У Сергея Ярова не было возможности предоставить статью для этого сборника. Он уже не успел этого сделать. Мы публикуем библиографию его научных работ и посвящаем наш сборник его светлой памяти.
Евгений Добренко
Блокада реальности: ленинградская тема соцреализме
После революции советская нация формировалась вокруг Октябрьского мифа, ставшего для нее центральным легитимирующим событием. Однако со временем деформации прокламированных ею целей стали настолько очевидными, люди, ее сделавшие, настолько дискредитированными и неподходящими к новой политической реальности, культура, ею порожденная, настолько отличной, новый идеологический вектор настолько зримым, а «Большой возврат» настолько явным, что чем дальше, тем больше в своих прежних политических коннотациях Революция становилась скорее обузой, чем основанием для «полезной истории». Только в Победе в войне советская нация обрела наконец миф основания. Поскольку сталинская революция кардинально изменила политико-идеологические и социально-культурные вехи Октября 1917 года, он превратился из главного «учредительного события» довоенной Советской России в центральное событие предыстории советской нации. Последняя, будучи продуктом сталинизма, приобретала теперь адекватную фокальную точку: миф основания соединился с основным легитимирующим событием сталинизма и кульминацией его торжества – Победой в войне.

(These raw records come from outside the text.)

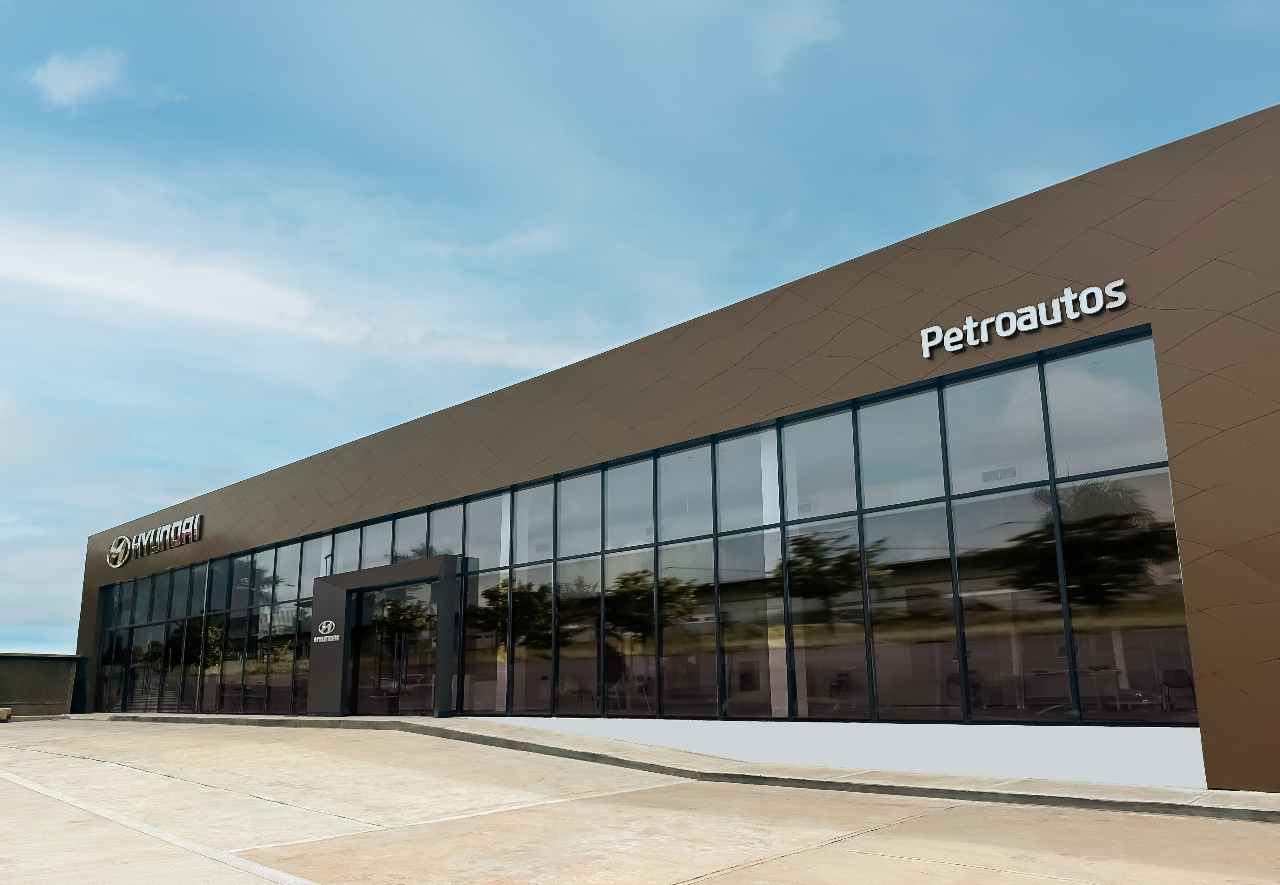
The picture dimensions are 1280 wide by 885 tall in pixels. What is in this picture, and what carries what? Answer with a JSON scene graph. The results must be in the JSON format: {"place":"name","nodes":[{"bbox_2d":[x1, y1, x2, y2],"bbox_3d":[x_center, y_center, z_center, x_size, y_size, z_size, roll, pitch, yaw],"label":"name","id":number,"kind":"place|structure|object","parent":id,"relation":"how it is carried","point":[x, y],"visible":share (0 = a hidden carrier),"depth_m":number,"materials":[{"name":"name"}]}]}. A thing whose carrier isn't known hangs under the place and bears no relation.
{"place":"outdoors","nodes":[
{"label":"outdoors","id":0,"kind":"place"},
{"bbox_2d":[0,652,80,716],"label":"low wall","id":1,"kind":"structure","parent":0,"point":[57,676],"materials":[{"name":"concrete"}]},
{"bbox_2d":[29,48,126,109],"label":"cloud","id":2,"kind":"structure","parent":0,"point":[70,79],"materials":[{"name":"white"}]},
{"bbox_2d":[0,208,584,370],"label":"cloud","id":3,"kind":"structure","parent":0,"point":[240,289],"materials":[{"name":"white"}]},
{"bbox_2d":[0,0,1279,660],"label":"sky","id":4,"kind":"structure","parent":0,"point":[83,69],"materials":[{"name":"blue"}]},
{"bbox_2d":[0,715,1279,884],"label":"concrete pavement","id":5,"kind":"structure","parent":0,"point":[271,883],"materials":[{"name":"concrete"}]},
{"bbox_2d":[0,706,11,721],"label":"concrete block","id":6,"kind":"object","parent":5,"relation":"on","point":[6,711],"visible":0.99,"depth_m":24.25,"materials":[{"name":"concrete"}]},
{"bbox_2d":[84,715,1279,822],"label":"curb","id":7,"kind":"structure","parent":5,"relation":"on","point":[689,757],"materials":[{"name":"grey concrete"}]},
{"bbox_2d":[73,107,1279,795],"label":"building","id":8,"kind":"structure","parent":0,"point":[1183,436],"depth_m":11.03,"materials":[{"name":"brown metal"}]},
{"bbox_2d":[105,513,203,567],"bbox_3d":[-15.184,3.057,27.585,7.590,1.018,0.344,-13,-18,42],"label":"sign","id":9,"kind":"object","parent":8,"relation":"attached to","point":[119,562],"visible":0.98,"depth_m":27.43,"materials":[{"name":"silver metal"}]},
{"bbox_2d":[96,528,317,719],"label":"window","id":10,"kind":"structure","parent":8,"relation":"in","point":[215,570],"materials":[{"name":"glass"}]},
{"bbox_2d":[307,554,463,721],"bbox_3d":[-4.950,4.109,17.825,4.153,3.193,1.354,-13,-18,42],"label":"entrance portal","id":11,"kind":"object","parent":8,"relation":"attached to","point":[333,590],"visible":0.82,"depth_m":18.08,"materials":[{"name":"grey metal"}]},
{"bbox_2d":[313,617,340,644],"bbox_3d":[-6.360,3.831,18.126,1.059,0.488,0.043,-10,-16,35],"label":"logo sign","id":12,"kind":"object","parent":11,"relation":"attached to","point":[323,625],"visible":0.98,"depth_m":18.14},
{"bbox_2d":[350,580,436,715],"bbox_3d":[-4.893,4.325,17.870,2.996,2.824,0.266,-13,-18,42],"label":"glass door","id":13,"kind":"structure","parent":11,"relation":"in","point":[426,590],"depth_m":17.80,"materials":[{"name":"clear glass"}]},
{"bbox_2d":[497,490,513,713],"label":"column","id":14,"kind":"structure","parent":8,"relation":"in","point":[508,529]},
{"bbox_2d":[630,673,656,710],"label":"chair","id":15,"kind":"object","parent":8,"relation":"in","point":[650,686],"visible":0.73,"depth_m":13.90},
{"bbox_2d":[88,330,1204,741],"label":"window band","id":16,"kind":"object","parent":8,"relation":"in","point":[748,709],"visible":0.77,"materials":[{"name":"glass"}]},
{"bbox_2d":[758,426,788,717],"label":"column","id":17,"kind":"structure","parent":8,"relation":"in","point":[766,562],"depth_m":12.18,"materials":[{"name":"white"}]},
{"bbox_2d":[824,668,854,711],"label":"chair","id":18,"kind":"object","parent":8,"relation":"in","point":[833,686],"visible":0.7,"depth_m":11.34,"materials":[{"name":"black"}]},
{"bbox_2d":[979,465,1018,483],"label":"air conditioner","id":19,"kind":"object","parent":8,"relation":"in","point":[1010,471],"visible":0.74,"depth_m":10.44,"materials":[{"name":"white"}]},
{"bbox_2d":[923,279,1133,358],"bbox_3d":[4.413,-1.410,10.116,2.679,0.397,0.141,-13,-18,42],"label":"sign","id":20,"kind":"object","parent":8,"relation":"attached to","point":[1000,317],"visible":0.98,"depth_m":10.07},
{"bbox_2d":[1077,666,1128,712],"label":"table","id":21,"kind":"object","parent":8,"relation":"in","point":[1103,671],"visible":0.73,"depth_m":10.35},
{"bbox_2d":[1159,668,1196,714],"bbox_3d":[6.029,2.867,9.823,0.529,0.722,0.550,-13,-18,42],"label":"chair","id":22,"kind":"object","parent":8,"relation":"in","point":[1178,678],"visible":0.78,"depth_m":9.89,"materials":[{"name":"black"}]},
{"bbox_2d":[757,0,842,76],"label":"cloud","id":23,"kind":"structure","parent":0,"point":[791,29],"materials":[{"name":"white"}]}
]}

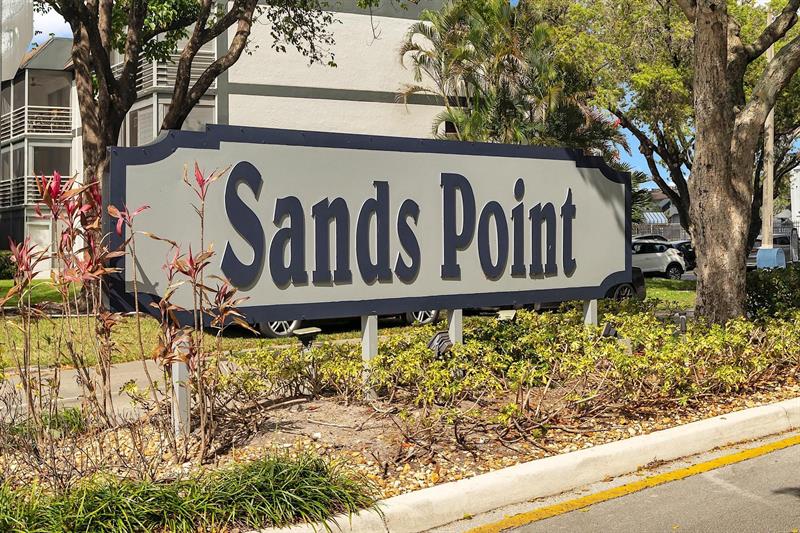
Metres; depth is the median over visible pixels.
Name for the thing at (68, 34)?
sky
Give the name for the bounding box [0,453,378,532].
grass clump
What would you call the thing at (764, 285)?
shrub
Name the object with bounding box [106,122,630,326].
sign
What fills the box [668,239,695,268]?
dark car
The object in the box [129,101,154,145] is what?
window
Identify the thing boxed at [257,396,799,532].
curb
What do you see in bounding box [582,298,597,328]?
sign post
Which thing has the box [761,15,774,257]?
utility pole
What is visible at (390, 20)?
apartment building
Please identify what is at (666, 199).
house
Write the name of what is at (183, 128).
window
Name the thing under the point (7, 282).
lawn
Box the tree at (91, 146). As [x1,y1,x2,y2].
[35,0,343,200]
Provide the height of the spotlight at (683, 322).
0.405 m
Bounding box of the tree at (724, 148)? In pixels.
[682,0,799,324]
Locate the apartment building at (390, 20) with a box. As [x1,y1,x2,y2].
[0,0,453,275]
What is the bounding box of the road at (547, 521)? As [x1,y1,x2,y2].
[442,430,798,532]
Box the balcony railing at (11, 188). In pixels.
[0,174,72,207]
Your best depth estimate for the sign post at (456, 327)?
8.44 m
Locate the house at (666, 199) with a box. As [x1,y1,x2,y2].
[635,188,681,230]
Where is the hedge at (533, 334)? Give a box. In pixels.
[230,302,799,455]
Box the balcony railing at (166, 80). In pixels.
[136,52,216,91]
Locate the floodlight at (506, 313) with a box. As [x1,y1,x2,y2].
[497,309,516,322]
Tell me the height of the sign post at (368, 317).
0.845 m
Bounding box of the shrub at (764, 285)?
[745,262,799,318]
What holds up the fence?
on the ground
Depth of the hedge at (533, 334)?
7.46 m
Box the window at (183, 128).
[157,96,214,131]
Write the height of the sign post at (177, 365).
0.788 m
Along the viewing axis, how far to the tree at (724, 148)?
11.21 m
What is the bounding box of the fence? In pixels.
[632,218,799,244]
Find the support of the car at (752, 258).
on the ground
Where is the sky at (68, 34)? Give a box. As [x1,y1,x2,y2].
[9,0,798,191]
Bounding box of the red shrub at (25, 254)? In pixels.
[0,168,142,451]
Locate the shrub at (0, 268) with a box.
[0,250,16,279]
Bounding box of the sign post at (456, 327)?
[447,309,463,345]
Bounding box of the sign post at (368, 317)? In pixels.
[360,314,377,397]
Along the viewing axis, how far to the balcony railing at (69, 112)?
38.91 m
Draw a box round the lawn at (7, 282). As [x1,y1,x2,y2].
[0,275,700,369]
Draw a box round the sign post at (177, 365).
[171,335,189,436]
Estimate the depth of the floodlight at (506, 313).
9.80 m
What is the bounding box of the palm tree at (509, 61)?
[398,0,626,152]
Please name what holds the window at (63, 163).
in the apartment building at (390, 20)
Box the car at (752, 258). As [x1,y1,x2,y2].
[747,230,799,267]
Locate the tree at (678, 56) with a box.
[536,0,799,240]
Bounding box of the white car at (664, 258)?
[631,239,686,277]
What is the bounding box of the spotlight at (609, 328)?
[601,322,618,338]
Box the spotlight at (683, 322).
[673,312,687,333]
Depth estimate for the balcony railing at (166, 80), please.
30.41 m
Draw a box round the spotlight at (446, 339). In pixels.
[426,330,452,357]
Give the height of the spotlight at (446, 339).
0.428 m
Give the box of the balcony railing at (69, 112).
[0,105,74,139]
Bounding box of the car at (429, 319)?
[257,310,439,338]
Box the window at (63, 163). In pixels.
[31,144,70,176]

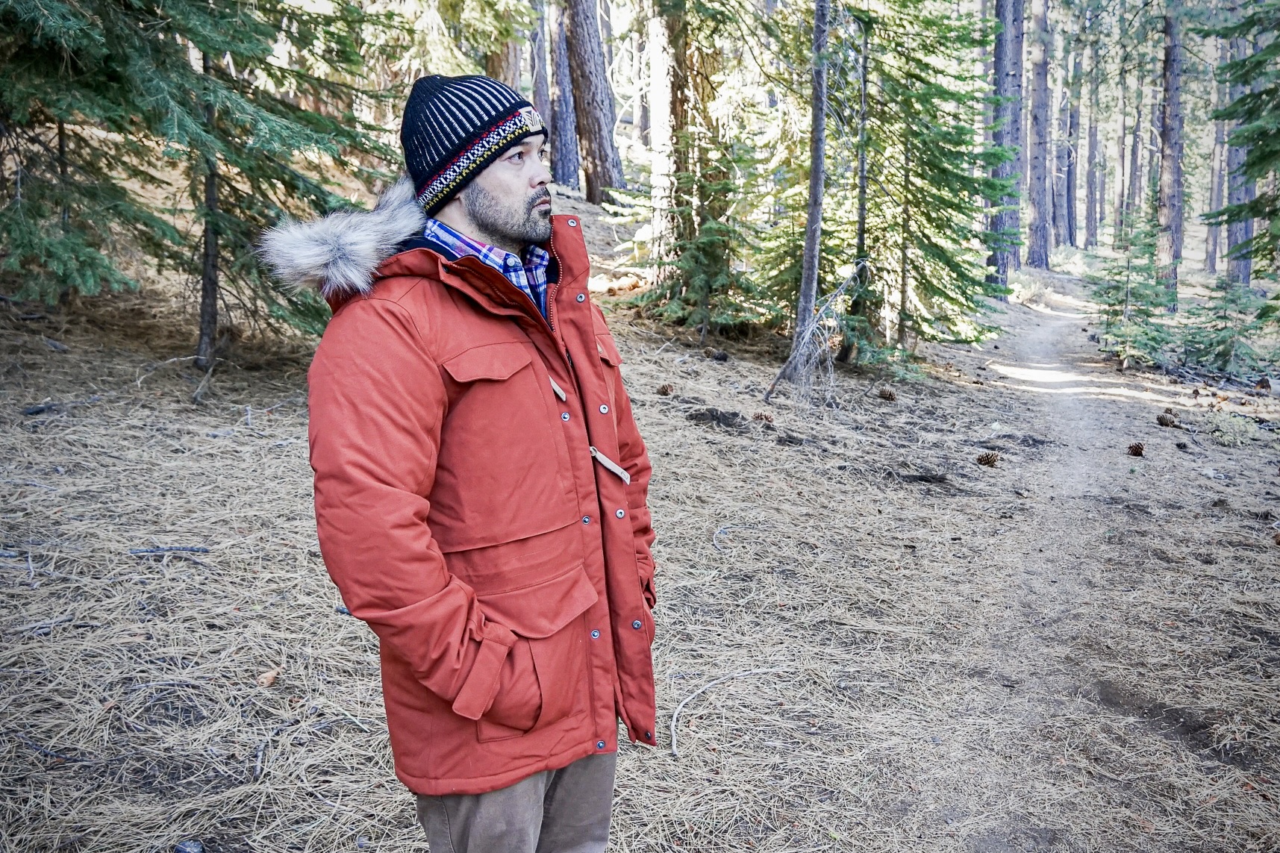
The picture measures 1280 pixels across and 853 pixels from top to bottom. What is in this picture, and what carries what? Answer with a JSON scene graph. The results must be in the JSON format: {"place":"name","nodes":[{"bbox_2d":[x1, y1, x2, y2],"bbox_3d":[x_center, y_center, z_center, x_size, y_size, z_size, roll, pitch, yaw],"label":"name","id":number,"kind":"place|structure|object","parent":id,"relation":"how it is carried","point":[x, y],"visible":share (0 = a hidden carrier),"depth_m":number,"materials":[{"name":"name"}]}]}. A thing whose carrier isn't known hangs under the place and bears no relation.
{"place":"outdoors","nodes":[
{"label":"outdoors","id":0,"kind":"place"},
{"bbox_2d":[0,181,1279,852],"label":"forest floor","id":1,"kind":"structure","parent":0,"point":[126,566],"materials":[{"name":"brown soil"}]},
{"bbox_2d":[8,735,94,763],"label":"stick","id":2,"kind":"object","parent":1,"relation":"on","point":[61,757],"visible":0.92,"depth_m":3.07,"materials":[{"name":"wood"}]},
{"bbox_2d":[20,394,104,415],"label":"stick","id":3,"kind":"object","parent":1,"relation":"on","point":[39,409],"visible":0.95,"depth_m":6.25,"materials":[{"name":"grey wood"}]},
{"bbox_2d":[126,544,210,556],"bbox_3d":[-2.153,0.563,4.374,0.373,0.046,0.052,0,12,-1],"label":"stick","id":4,"kind":"object","parent":1,"relation":"on","point":[196,551],"visible":0.97,"depth_m":4.36,"materials":[{"name":"grey wood"}]},
{"bbox_2d":[172,838,204,852],"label":"rock","id":5,"kind":"object","parent":1,"relation":"on","point":[194,846],"visible":0.99,"depth_m":2.59,"materials":[{"name":"grey stone"}]},
{"bbox_2d":[0,0,403,370],"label":"spruce tree","id":6,"kind":"object","parent":1,"relation":"on","point":[248,118],"visible":0.94,"depth_m":6.61,"materials":[{"name":"green plant"}]},
{"bbox_2d":[256,667,280,687],"bbox_3d":[-1.332,0.899,3.450,0.078,0.049,0.078,7,14,32],"label":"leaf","id":7,"kind":"object","parent":1,"relation":"on","point":[269,680],"visible":0.96,"depth_m":3.43,"materials":[{"name":"brown"}]},
{"bbox_2d":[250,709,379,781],"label":"stick","id":8,"kind":"object","parent":1,"relation":"on","point":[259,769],"visible":0.93,"depth_m":3.22,"materials":[{"name":"grey wood"}]},
{"bbox_2d":[299,70,657,852],"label":"man","id":9,"kind":"object","parent":1,"relation":"on","point":[504,204],"visible":0.97,"depth_m":1.84},
{"bbox_2d":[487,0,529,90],"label":"tree","id":10,"kind":"object","parent":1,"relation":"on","point":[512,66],"visible":0.48,"depth_m":15.98,"materials":[{"name":"brown wood"}]},
{"bbox_2d":[529,0,554,139],"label":"tree","id":11,"kind":"object","parent":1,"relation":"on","point":[539,90],"visible":0.6,"depth_m":19.30,"materials":[{"name":"brown wood"}]},
{"bbox_2d":[545,0,581,190],"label":"tree trunk","id":12,"kind":"object","parent":1,"relation":"on","point":[562,145],"visible":0.93,"materials":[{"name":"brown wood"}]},
{"bbox_2d":[562,0,624,205],"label":"tree","id":13,"kind":"object","parent":1,"relation":"on","point":[582,73],"visible":0.98,"depth_m":15.99,"materials":[{"name":"brown wood"}]},
{"bbox_2d":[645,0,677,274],"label":"tree","id":14,"kind":"object","parent":1,"relation":"on","point":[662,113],"visible":0.75,"depth_m":11.69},
{"bbox_2d":[656,382,674,395],"bbox_3d":[0.203,-0.288,7.632,0.134,0.111,0.131,11,16,44],"label":"pine cone","id":15,"kind":"object","parent":1,"relation":"on","point":[665,391],"visible":0.98,"depth_m":7.58,"materials":[{"name":"brown wood"}]},
{"bbox_2d":[618,130,766,337],"bbox_3d":[0.697,-2.194,10.446,1.644,2.671,1.618,10,15,39],"label":"spruce tree","id":16,"kind":"object","parent":1,"relation":"on","point":[715,242],"visible":0.8,"depth_m":10.34,"materials":[{"name":"green plant"}]},
{"bbox_2d":[709,348,729,361],"bbox_3d":[0.762,-0.673,9.179,0.162,0.120,0.158,9,15,38],"label":"pine cone","id":17,"kind":"object","parent":1,"relation":"on","point":[719,357],"visible":0.97,"depth_m":9.12,"materials":[{"name":"brown wood"}]},
{"bbox_2d":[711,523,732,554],"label":"stick","id":18,"kind":"object","parent":1,"relation":"on","point":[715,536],"visible":0.95,"depth_m":5.24,"materials":[{"name":"grey wood"}]},
{"bbox_2d":[668,664,785,756],"bbox_3d":[0.311,1.052,3.721,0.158,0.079,0.798,9,15,36],"label":"stick","id":19,"kind":"object","parent":1,"relation":"on","point":[677,710],"visible":0.94,"depth_m":3.68,"materials":[{"name":"wood"}]},
{"bbox_2d":[753,411,773,422],"bbox_3d":[0.945,-0.059,7.411,0.150,0.116,0.142,10,15,39],"label":"pine cone","id":20,"kind":"object","parent":1,"relation":"on","point":[760,416],"visible":0.96,"depth_m":7.37,"materials":[{"name":"brown wood"}]},
{"bbox_2d":[770,0,832,393],"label":"tree","id":21,"kind":"object","parent":1,"relation":"on","point":[813,180],"visible":0.96,"depth_m":8.65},
{"bbox_2d":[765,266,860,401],"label":"dead branch","id":22,"kind":"object","parent":1,"relation":"on","point":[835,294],"visible":0.88,"depth_m":8.59,"materials":[{"name":"wood"}]},
{"bbox_2d":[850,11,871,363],"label":"tree","id":23,"kind":"object","parent":1,"relation":"on","point":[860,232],"visible":0.84,"depth_m":10.17,"materials":[{"name":"brown"}]},
{"bbox_2d":[876,386,897,401],"bbox_3d":[2.282,-0.296,8.868,0.165,0.131,0.160,10,16,41],"label":"pine cone","id":24,"kind":"object","parent":1,"relation":"on","point":[887,396],"visible":0.97,"depth_m":8.81,"materials":[{"name":"brown wood"}]},
{"bbox_2d":[846,0,1008,367],"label":"spruce tree","id":25,"kind":"object","parent":1,"relation":"on","point":[918,77],"visible":0.85,"depth_m":10.40,"materials":[{"name":"green plant"}]},
{"bbox_2d":[975,450,1000,467],"bbox_3d":[2.482,0.232,6.848,0.165,0.118,0.167,-10,16,-40],"label":"pine cone","id":26,"kind":"object","parent":1,"relation":"on","point":[988,461],"visible":0.98,"depth_m":6.80,"materials":[{"name":"brown wood"}]},
{"bbox_2d":[986,0,1024,293],"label":"tree","id":27,"kind":"object","parent":1,"relation":"on","point":[1005,45],"visible":0.88,"depth_m":16.93,"materials":[{"name":"wood"}]},
{"bbox_2d":[1026,0,1053,268],"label":"tree","id":28,"kind":"object","parent":1,"relation":"on","point":[1038,197],"visible":0.96,"depth_m":24.59,"materials":[{"name":"grey wood"}]},
{"bbox_2d":[1059,37,1081,246],"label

Известно, что Сталин не любил вспоминать войну. Но Война и Победа в ней – не одно и то же: фокальной точкой и фундаментом мифа основания советской нации была не Война, но именно Победа. Когда исход войны стал определяться все яснее, советская идеологическая машина (печать, литература, кино, визуальные искусства) начала разводить реальный опыт войны (в который она была погружена до 1943 года) и грядущую Победу, а затем целенаправленно заменять Победой Войну. Опыт войны начал на глазах заменяться протезирующей историзацией. В той мере, в какой Сталину не нужна была сама Война, ему нужна была Победа. В результате Война как трагический опыт потерь превратилась в героический путь обретений – путь к Победе. Проблема блокадной темы в сталинизме состоит в том, что она всецело относится к опыту Войны и с трудом переписывается в нарратив Победы. Именно об этом переписывании в соцреализме и пойдет речь.
То, что впоследствии станет известно как «ленинградская тема», возникло внутри советской военной поэзии первых месяцев войны и мало чем отличалось от основной ее тенденции. Большая часть этой поэтической продукции была полностью выдержана в традициях соцреалистической героики. Одной из сторон этой героизации была русификация советской доктрины, которой способствовала частичная реабилитация Русской православной церкви.